### [Exercise objective]
Could you quote everything in the listing below, from the line containing "from a water" down to the line containing "Read: 4389.67kWh", with both of those lines included and nothing else?
-------- Data for this exercise
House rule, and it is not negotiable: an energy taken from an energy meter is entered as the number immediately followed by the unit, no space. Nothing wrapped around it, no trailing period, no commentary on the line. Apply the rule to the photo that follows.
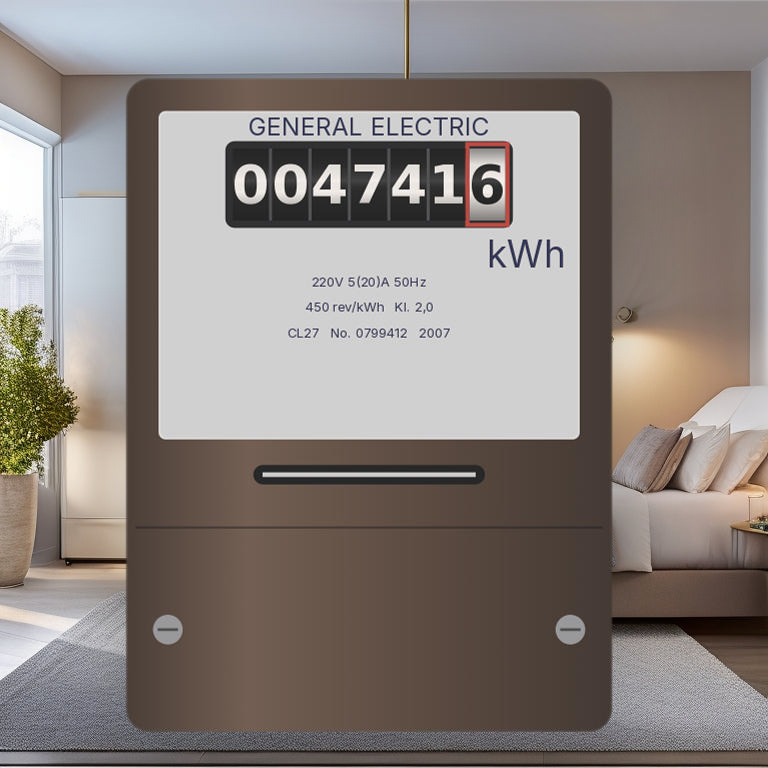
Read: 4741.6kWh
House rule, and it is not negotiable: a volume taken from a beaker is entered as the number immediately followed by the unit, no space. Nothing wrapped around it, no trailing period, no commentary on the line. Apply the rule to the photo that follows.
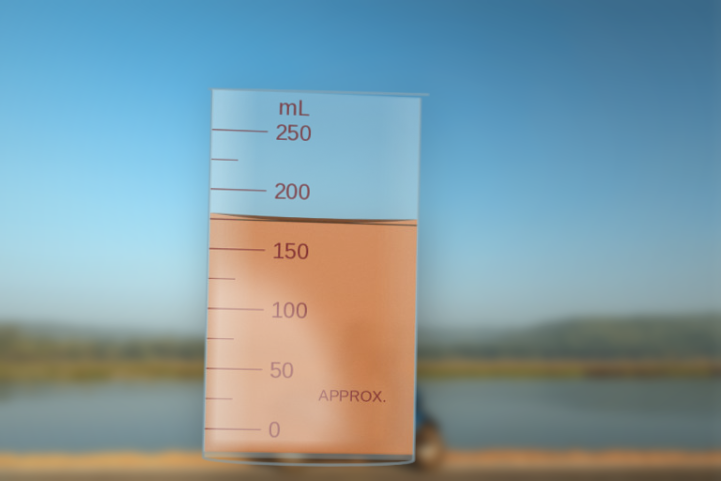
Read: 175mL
----------------
-------- Data for this exercise
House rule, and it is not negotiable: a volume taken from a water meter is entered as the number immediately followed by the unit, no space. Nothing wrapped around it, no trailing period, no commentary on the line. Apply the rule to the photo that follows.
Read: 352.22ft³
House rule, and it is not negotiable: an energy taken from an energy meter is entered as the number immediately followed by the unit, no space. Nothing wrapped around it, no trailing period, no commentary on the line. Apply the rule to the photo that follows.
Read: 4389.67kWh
----------------
### [Answer to this task]
House rule, and it is not negotiable: a volume taken from a water meter is entered as the number immediately followed by the unit, no space. Nothing wrapped around it, no trailing period, no commentary on the line. Apply the rule to the photo that follows.
Read: 352.22ft³
House rule, and it is not negotiable: an energy taken from an energy meter is entered as the number immediately followed by the unit, no space. Nothing wrapped around it, no trailing period, no commentary on the line. Apply the rule to the photo that follows.
Read: 4389.67kWh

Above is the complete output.